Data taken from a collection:

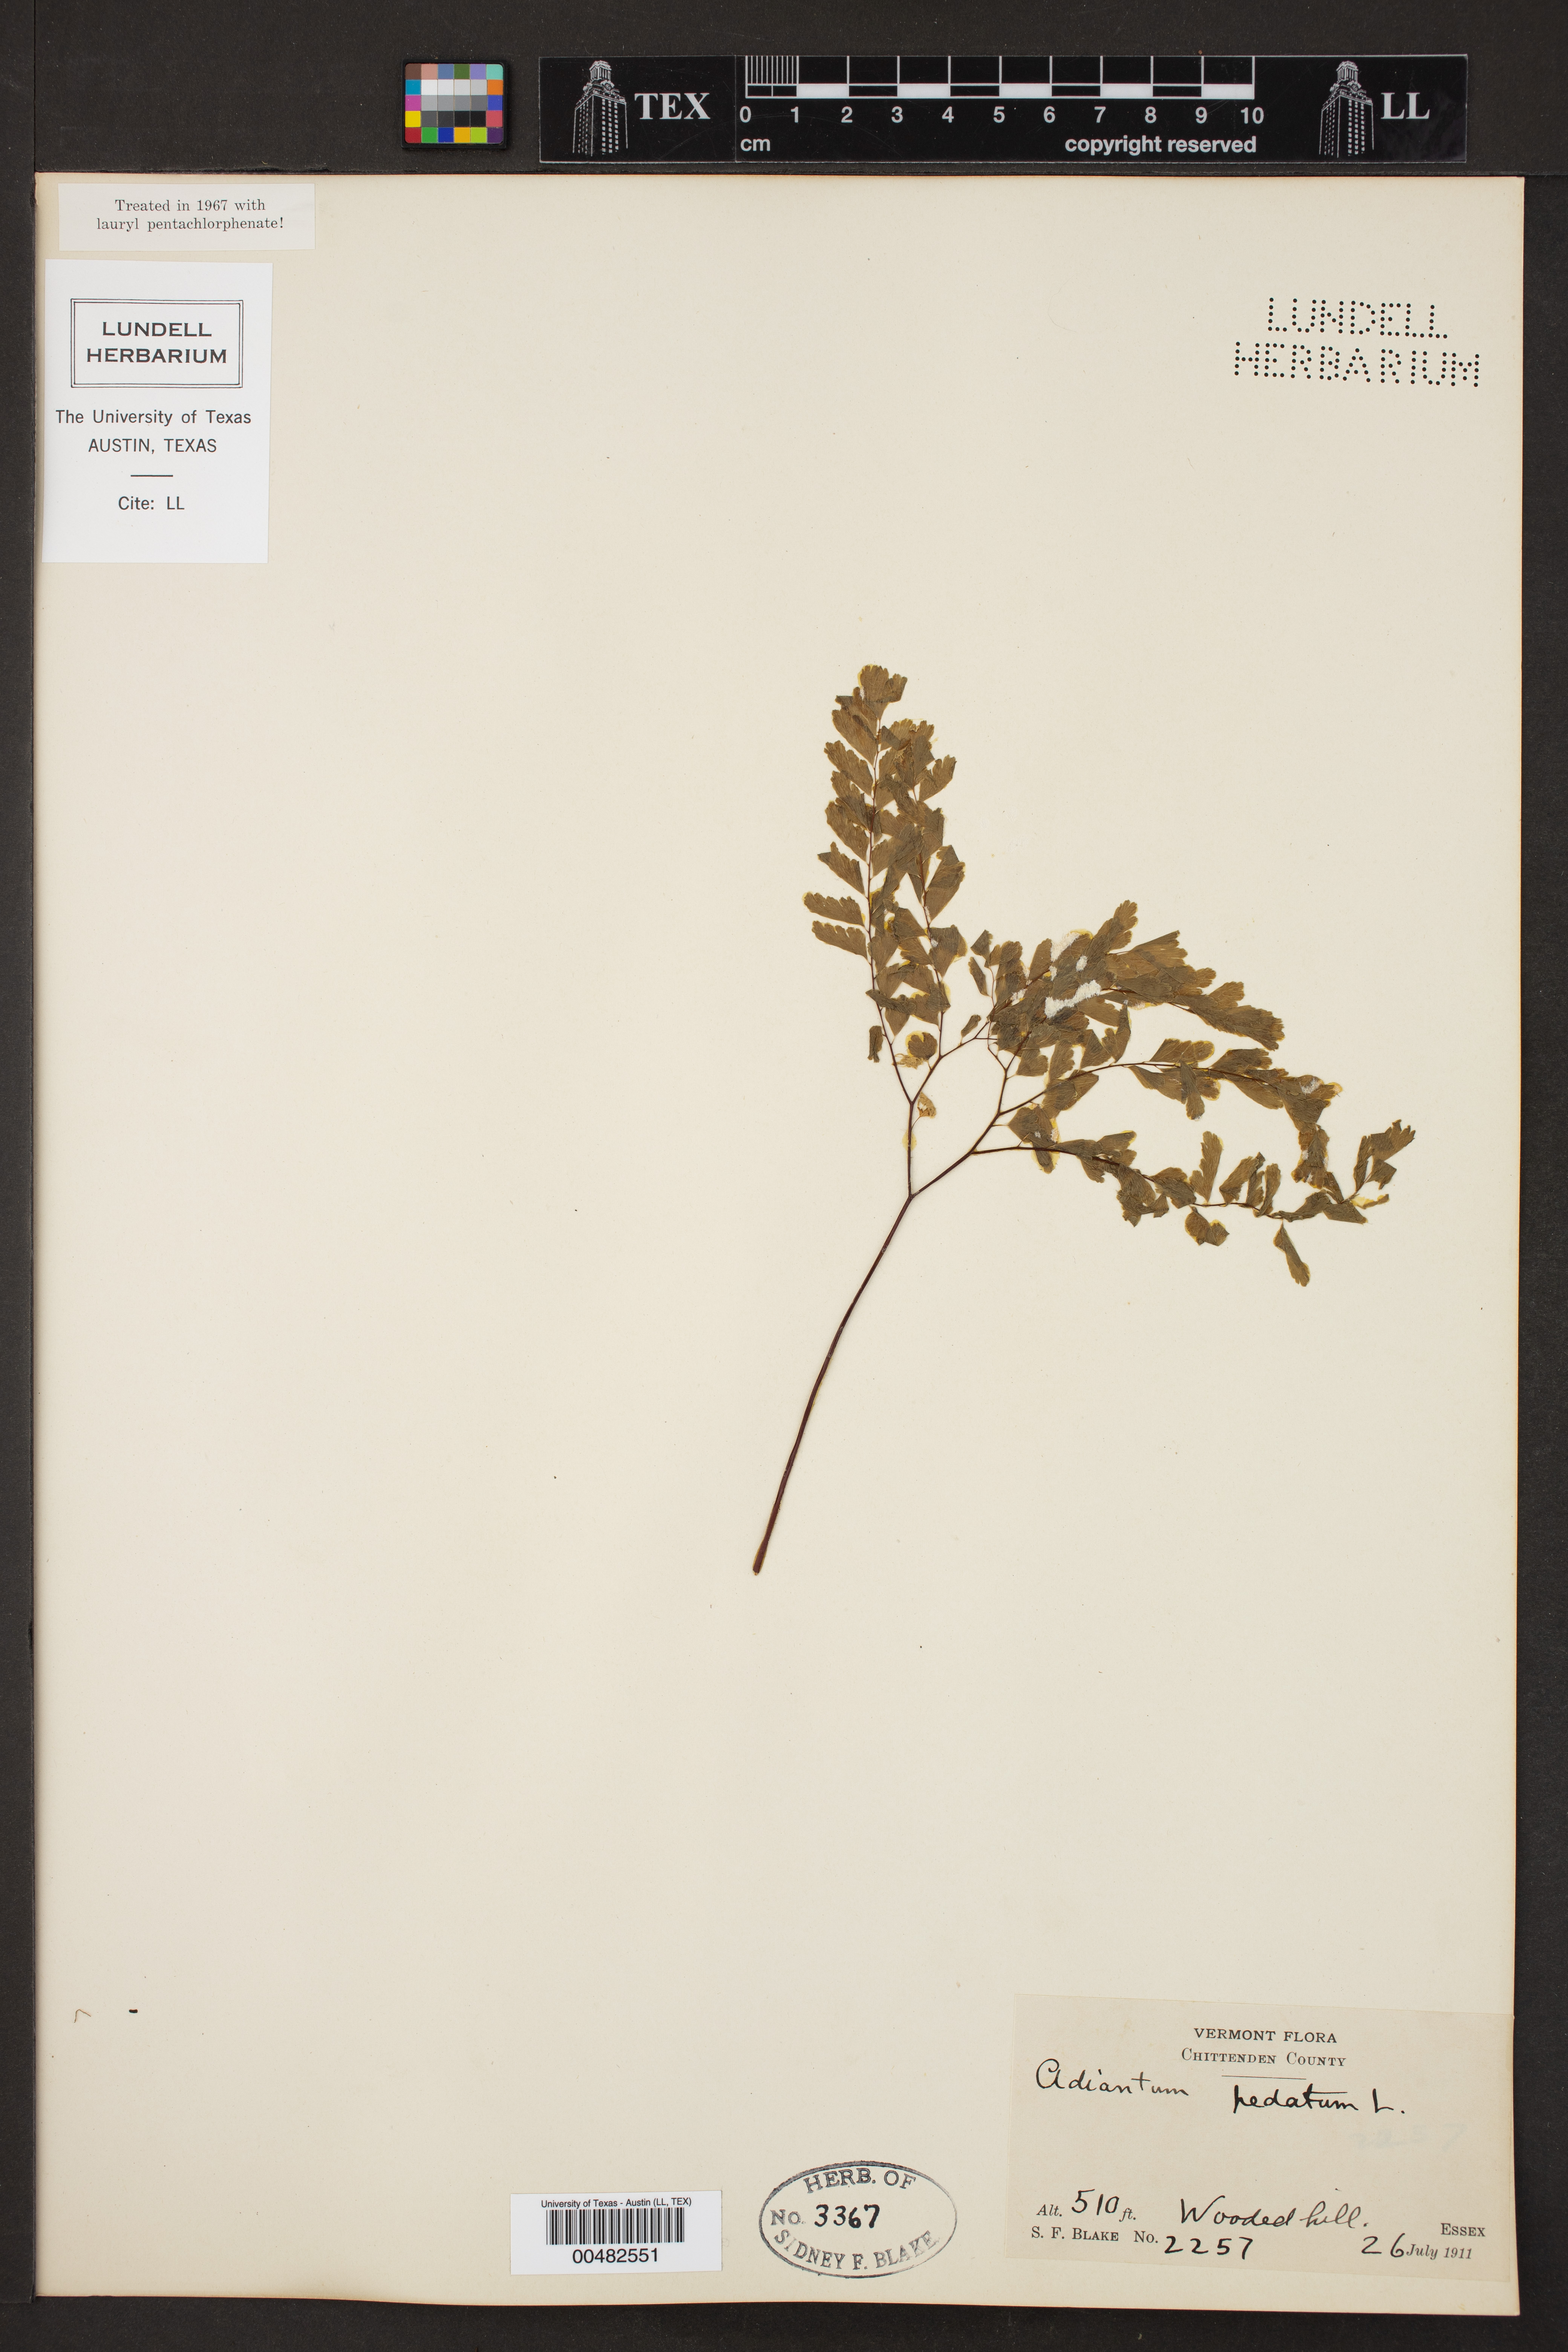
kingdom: Plantae
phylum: Tracheophyta
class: Polypodiopsida
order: Polypodiales
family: Pteridaceae
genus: Adiantum
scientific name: Adiantum pedatum
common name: Five-finger fern
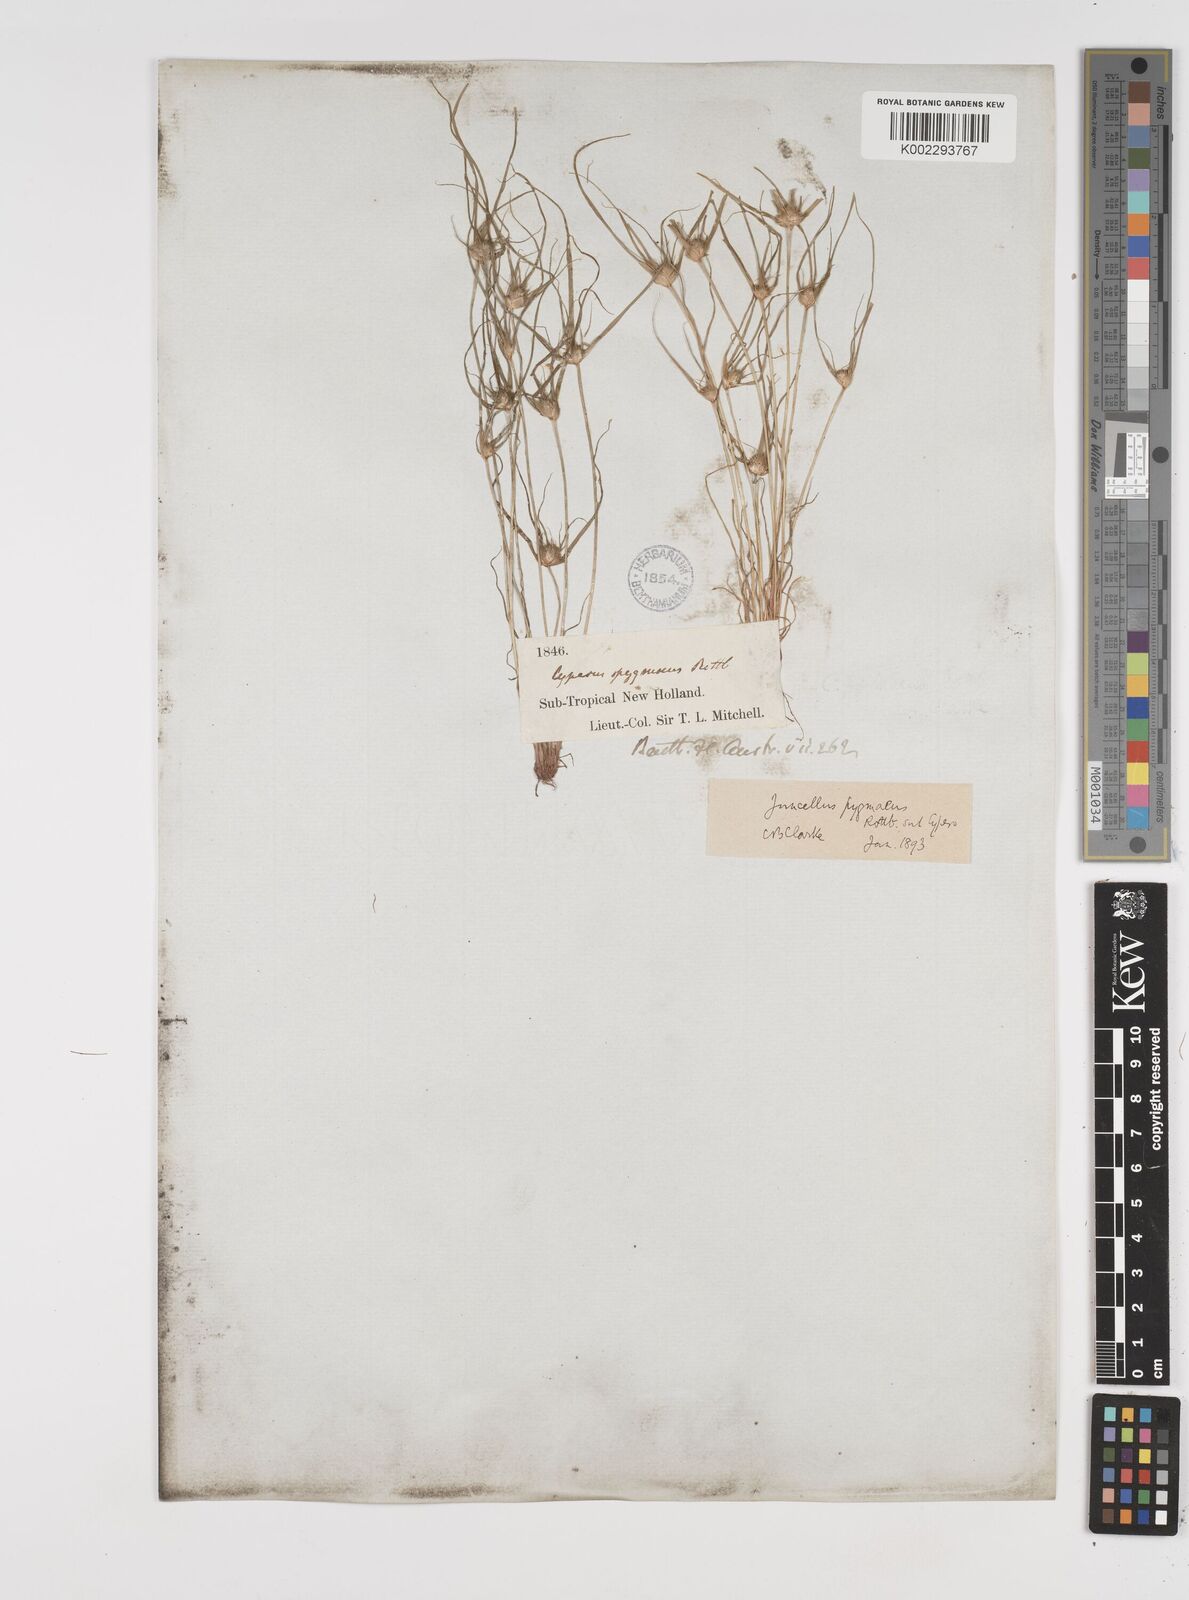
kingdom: Plantae
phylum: Tracheophyta
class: Liliopsida
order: Poales
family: Cyperaceae
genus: Cyperus
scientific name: Cyperus michelianus
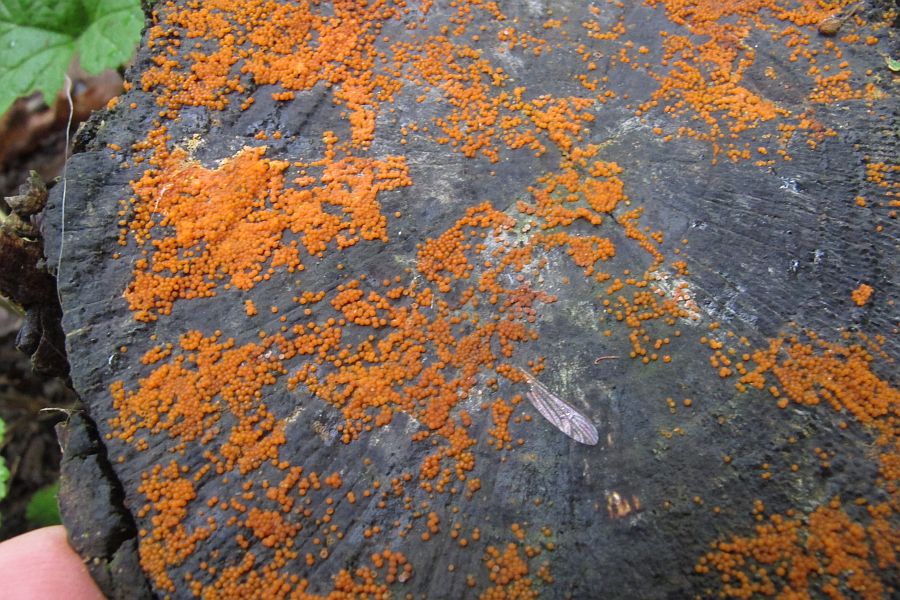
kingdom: Fungi
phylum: Ascomycota
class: Sordariomycetes
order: Hypocreales
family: Nectriaceae
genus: Hydropisphaera
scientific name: Hydropisphaera peziza
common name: skålformet gyldenkerne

• _PROMPT_: Output as a JSON list of strings the lines of the material starting at the line that contains "scientific name: Adiantum pedatum" and ending at the end of the material, one string per line, with blank lines omitted. Leave the pictures out of the answer.

• _ANSWER TO THIS PROBLEM_:
[
  "scientific name: Adiantum pedatum",
  "common name: Five-finger fern",
  "kingdom: Plantae",
  "phylum: Tracheophyta",
  "class: Liliopsida",
  "order: Poales",
  "family: Cyperaceae",
  "genus: Cyperus",
  "scientific name: Cyperus michelianus",
  "kingdom: Fungi",
  "phylum: Ascomycota",
  "class: Sordariomycetes",
  "order: Hypocreales",
  "family: Nectriaceae",
  "genus: Hydropisphaera",
  "scientific name: Hydropisphaera peziza",
  "common name: skålformet gyldenkerne"
]